Bei seiner eigenen Stimmabgabe am Montag begrüßte Saied das Referendum als die Gründung einer neuen Republik.

Westliche Demokratien, die Tunesien als einzige Erfolgsgeschichte des Arabischen Frühlings betrachteten, müssen sich noch zu der vorgeschlagenen neuen Verfassung äußern, obwohl sie Tunis im vergangenen Jahr aufgefordert haben, auf den demokratischen Weg zurückzukehren.

„Ich bin von allen frustriert. Ich genieße diesen heißen Tag lieber, als wählen zu gehen“, sagte Samia, eine Frau, die mit ihrem Mann und ihrem Sohn im Teenageralter am Strand von La Marsa in der Nähe von Tunis sitzt, und sprach über tunesische Politiker.

Samir Slimane stand vor einem Café in der Hauptstadt und sagte, er sei nicht an einer Stimmabgabe interessiert.

„Ich habe keine Hoffnung auf Veränderung.

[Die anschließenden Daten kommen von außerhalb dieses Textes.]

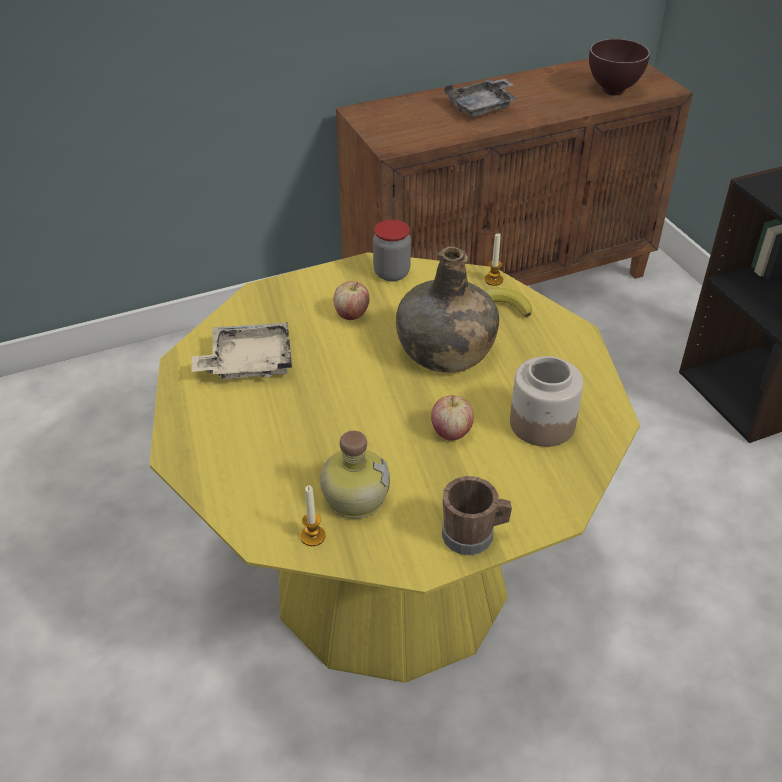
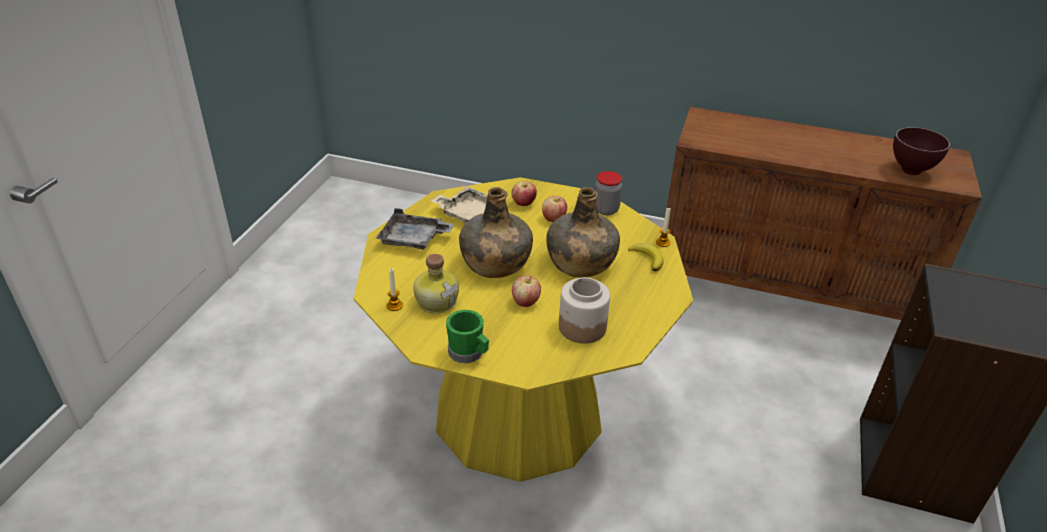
camera: 40 degrees right, 5 degrees down
brown mug [442,476,512,555] -> green mug [446,310,489,363]
grey tray [444,78,517,117] -> grey tray moved to [376,208,454,250]
none -> green bottle [459,187,533,278]
none -> apple [512,181,537,206]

Kais Saied wird daran nichts ändern. Er strebt nur danach, alle Befugnisse zu haben“, sagte er.

Der wirtschaftliche Niedergang seit 2011 hat dazu geführt, dass viele Tunesier wütend auf die Parteien sind, die seit der Revolution regieren, und desillusioniert von dem politischen System, das sie führten.

Um die wirtschaftlichen Entbehrungen anzugehen, hofft die Regierung, einen Kredit in Höhe von 4 Milliarden Dollar vom IWF zu erhalten, sieht sich jedoch mit heftigem Widerstand der Gewerkschaften gegen die erforderlichen Reformen konfrontiert, einschließlich Kürzungen bei Treibstoff- und Lebensmittelsubventionen.